Emt/Itk Associates with Activated TCR Complexes: Role of the Pleckstrin Homology Domain

Abstract

AbstractExpressed in mast and T-cells/inducible T cell tyrosine kinase (Emt/Itk) is a protein tyrosine kinase required for T cell Ag receptor (TCR)-induced activation and development. A physical interaction between Emt/Itk and TCR has not been described previously. Here, we have utilized laser scanning confocal microscopy to demonstrate that Ab-mediated engagement of the CD3ε chain induces the membrane colocalization of Emt/Itk with TCR/CD3. Removal of the Emt/Itk pleckstrin homology domain (ΔPH-Emt/Itk) abrogates the association of the kinase with the cell membrane, as well as its activation-induced colocalization with the TCR complex and subsequent tyrosine phosphorylation.
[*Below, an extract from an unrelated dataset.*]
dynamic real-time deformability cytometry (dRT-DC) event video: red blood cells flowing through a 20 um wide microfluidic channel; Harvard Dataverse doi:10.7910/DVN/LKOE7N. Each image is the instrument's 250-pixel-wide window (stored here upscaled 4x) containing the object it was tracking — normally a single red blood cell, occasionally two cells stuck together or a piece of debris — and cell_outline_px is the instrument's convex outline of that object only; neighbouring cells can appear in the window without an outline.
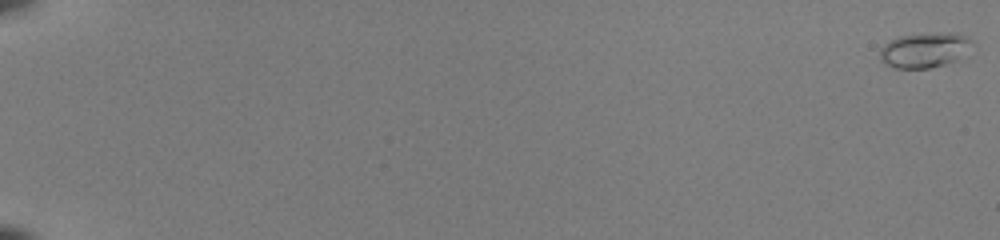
{"species": "common noctule bat (a hibernating species)", "species_latin": "Nyctalus noctula", "temperature_condition": "room temperature", "stored_images_in_passage": 53, "camera_frame_rate_fps": 3000, "um_per_image_px": 0.085, "animal": {"sex": "female", "body_mass_g": 22.0, "forearm_length_mm": 56.7}, "frame": {"image": 1, "passage_image": 1, "time_ms": 0.0, "image_size_px": [1000, 240], "cell_outline_px": [[972, 40], [956, 60], [944, 64], [928, 68], [896, 68], [884, 64], [880, 60], [880, 48], [884, 44], [900, 36], [940, 32], [956, 32]], "centroid_in_image_um": [78.5, 4.25], "position_along_channel_um": 6.5, "area_um2": 18.38}}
The addition of a membrane localization sequence to ΔPH-Emt/Itk from Lck restores all of these deficiencies except the activation-induced tyrosine phosphorylation. Our data suggest that the PH domain of Emt/Itk can be replaced with another membrane localization signal without affecting the membrane targeting and activation-induced colocalization of the kinase with the TCR. However, the PH domain is indispensable for the activation-induced tyrosine phosphorylation of the kinase.